▸ WHAT YOU WILL DO:
1. Answer these three questions using the passage on thirdhand smoke.
(a) In which state is the Berkeley Lab located?
(b) In which journal was the Berkeley Lab study published?
(c) For how many hours did the volunteers wear the smoker's clothes?
2. Write a continuation of the passage on thirdhand smoke, starting right after its last sentence.

▸ SELECTED PASSAGE:

◆ ◆ ◆

Secondhand smoking (when exhaled fumes from the end of a cigarette is breathed in by someone else who is not smoking) is known to be dangerous for decades now, but scientists are currently warning about thirdhand smoke – which has emerged as a new threat.


The term thirdhand smoke (THS) is used to describe the residual contamination from tobacco smoke that lingers in rooms long after smoking stops and which remains on our clothes even after we leave a place where smoking occurs.

A latest study by the US Government researchers at the Berkeley Lab in California has found that even just handling a cigarette smoker's clothing can expose people to dangerous levels of cancer-causing chemicals.

Tobacco smoke is composed of numerous types of gasses and particulate matter – these include carcinogens and heavy metals, like arsenic, lead, and cyanide informs the ANRF.

The sticky particulates that are highly toxic, like nicotine, can cling to walls and ceilings. Additionally, the gases can be absorbed into dust in a room, the draperies, carpets and other fabrics or upholsteries.

The Daily Mail states that the Government-run Berkeley Lab in California team is reported to have first identified how smoking leaves microscopic toxic chemicals on surfaces in 2010.

But for the first time, they have shown the 'potential health impacts of thirdhand smoke.' The study is published in the journal called Environmental Science and Technology.

In an earlier report that featured in Scientific America, Jonathan Winickoff, a pediatrician at the Dana–Farber/Harvard Cancer Center in Boston and author of a study on the new phenomenon published in the journal Pediatrics is quoted as saying, "Third-hand smoke is tobacco smoke contamination that remains after the cigarette has been extinguished."

In one study, researchers asked three volunteers (who did not smoke) to wear the clothes of a person who smokes heavily, for a stretch of three hours.

It was found that after the experiment, the volunteers showed up to 86 times higher levels of toxic compounds known as NNK and NNN (classified as human carcinogens or cancer-causing substances) in their urine.

◆ ◆ ◆

(Stored data entries)

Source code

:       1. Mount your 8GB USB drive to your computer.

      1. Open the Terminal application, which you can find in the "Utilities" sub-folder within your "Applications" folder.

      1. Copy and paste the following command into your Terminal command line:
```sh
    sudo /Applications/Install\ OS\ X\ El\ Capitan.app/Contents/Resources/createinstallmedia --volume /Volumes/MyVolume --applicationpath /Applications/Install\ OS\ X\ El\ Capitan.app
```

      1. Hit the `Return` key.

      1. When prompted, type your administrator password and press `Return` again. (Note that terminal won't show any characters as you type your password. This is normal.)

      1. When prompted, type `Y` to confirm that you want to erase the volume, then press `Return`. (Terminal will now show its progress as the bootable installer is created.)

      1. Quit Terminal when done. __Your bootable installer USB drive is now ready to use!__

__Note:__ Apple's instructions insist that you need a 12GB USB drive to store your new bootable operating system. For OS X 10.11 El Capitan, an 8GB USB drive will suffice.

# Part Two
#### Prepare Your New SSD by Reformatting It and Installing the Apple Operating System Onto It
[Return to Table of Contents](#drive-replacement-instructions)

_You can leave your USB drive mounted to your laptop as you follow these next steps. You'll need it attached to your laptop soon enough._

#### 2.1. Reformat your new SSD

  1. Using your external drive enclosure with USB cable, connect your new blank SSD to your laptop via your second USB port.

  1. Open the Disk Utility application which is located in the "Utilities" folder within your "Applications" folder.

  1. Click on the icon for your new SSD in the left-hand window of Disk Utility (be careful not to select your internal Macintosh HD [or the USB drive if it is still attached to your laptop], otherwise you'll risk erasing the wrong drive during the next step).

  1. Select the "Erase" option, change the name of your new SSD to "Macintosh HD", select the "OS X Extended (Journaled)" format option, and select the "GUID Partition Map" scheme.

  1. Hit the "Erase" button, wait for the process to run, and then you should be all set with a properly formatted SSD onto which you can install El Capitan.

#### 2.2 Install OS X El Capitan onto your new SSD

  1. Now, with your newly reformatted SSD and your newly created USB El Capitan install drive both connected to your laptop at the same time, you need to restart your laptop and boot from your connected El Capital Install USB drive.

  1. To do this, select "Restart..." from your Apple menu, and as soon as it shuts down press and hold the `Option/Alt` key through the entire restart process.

◆ ◆ ◆

▸ ANSWERS TO THE EXERCISES:
1.
(a) California
(b) Environmental Science and Technology
(c) Three hours

2.
Speaking about this phenomenon, lead author Dr Xiaochen Tang, a researcher at the Berkeley Lab, told the Daily Mail, “Nicotine is released in large amounts during smoking, and it coats all indoor surfaces, including human skin.”

In another study, researchers supposedly exposed these same carcinogens to human lung tissue - it was discovered that they can cause DNA damage which is one of the triggers of cancer, the Daily Mail states.

According to a US Surgeon General report in 2006, secondhand smoking is thought to increase the risk of lung cancer in those who don’t smoke by 20 to 30 per cent.

Speaking to Scientific America in a report that featured in 2009, Stanton Glantz, director of the Center for Tobacco Control Research and Education at the University of California, San Francisco is reported to have said, "The thirdhand smoke idea—concern over that—has been around for a long time. It's only recently been given a name and studied.

The level of toxicity in cigarette smoke is just astronomical when compared to other environmental toxins [such as particles found in automobile exhaust]."

In another experiment, mice were exposed to doses of NNK and NNN (carcinogens found in tobacco) on their skin. Researchers found high levels of both the chemicals in their urine, suggesting that skin contact can lead to these compounds getting into the body.

Even after the mice were not exposed to the chemicals, the chemicals continued to accumulate in their bodies for another week, the Daily Mail states.

Researchers also reportedly measured the levels of NNK and NNN in the air of 37 smokers' homes and 19 nonsmoker homes.

It was found that while the levels were reportedly negligible in non-smokers homes, the smokers' homes had more than the “no-significant risk levels” that is set out by California’s Office of Environmental Health Hazard Assessment.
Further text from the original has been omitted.